PASSAGE SHOWN:

— START —

If you want to believe that God created the universe in an absolute space of 1 literal exhaustively defined day (24 hour delineating down past the nano-second - what can God do in a nano-second?) as Man has understood the span of time from antiquity, that is fine, but I think it is the height of the fundamentalist worldview (the bad sort of fundamentalism ;)) to ignore the complexity of time relativity and physics to the degree that one would disallow serving office based on it.
 
amh said:
In other words if I accepted this particular argument you've made about binding God to His own day language, it would be presumptuous of me, confessing an ignorance of the secret will of God, to 'bind' Him to any particular reading of any text of Scripture -- including passages about redemption. Why should I bind Him to the literal meaning of any of the words He's used? That kind of argument leads to a God who speaks nonsense because He can't be 'bound' to human speech.

Well - in a sense He cannot be bound - God has spoken exhaustively concerning the salvation of Man through His Spirit-inspired workman - can anyone say they have a perfect understanding of it?

Can anyone say they have a perfect understanding of what it is to be God and Man at the same time?

Does anyone claim to have a perfect understanding of the Trinity?

— END —

DATA BLOCK:
— START —

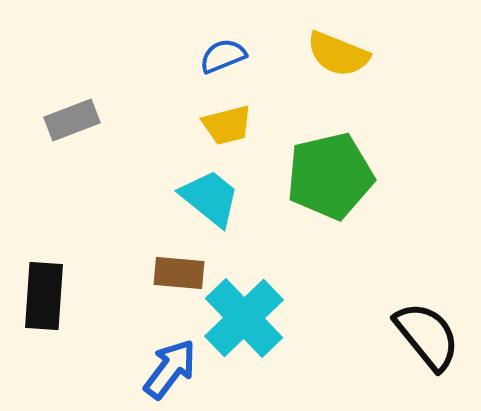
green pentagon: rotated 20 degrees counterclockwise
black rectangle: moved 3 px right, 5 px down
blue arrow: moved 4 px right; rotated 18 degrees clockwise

— END —

REQUESTS:
A. Transcribe the part of the post on the creation days starting with "Well - in a" and going on through "understanding of it?".
B. Answer these questions from the post on the creation days:
(i) How many hours long is the single literal day described in the opening sentence?
(ii) Whose words are quoted in the post?
(iii) Through whom, according to the reply, has God spoken exhaustively concerning the salvation of Man?
C. Continue the post on the creation days from where it stops.

THE REPLIES:
A.
Well - in a sense He cannot be bound - God has spoken exhaustively concerning the salvation of Man through His Spirit-inspired workman - can anyone say they have a perfect understanding of it?

B.
(i) 24 hours
(ii) amh's
(iii) His Spirit-inspired workman

C.
Why should we presume to understand perfectly the working out of creation in time just because God used the symbols and units of Man through Man to describe His work?

It seems arrogant to presume in areas not exhaustively determined.

I would also contend that God binds us to His words, not vice versa. :)
 
How can one have a literal "morning and evening" on the first 3 days when the Sun was created on the fourth day? By definition a "morning" and an "evening" need both a sun and an earth (otherwise there's not sunrise and sunsets). If you say "morning and evening" = a 24 hour period then you've ceased to read the text literally, because it doesn't say 24 hours it says "morning and evening".

Marty, if you read the text literally you will notice that it doesn't speak about the sun but the "light bearer." In biblical cosmology the sun is merely a governor of the day, not the "God" of it. God controls the revolution of time, and He does so by alternating light and darkness. The sun, moon, and stars are merely the markers of this alternation. See also the creation hymns of Pss. 19 and 104.
 
amh said:
I do think it is a very dangerous position to hold: the argument you made above seems to me, to be rather dangerous.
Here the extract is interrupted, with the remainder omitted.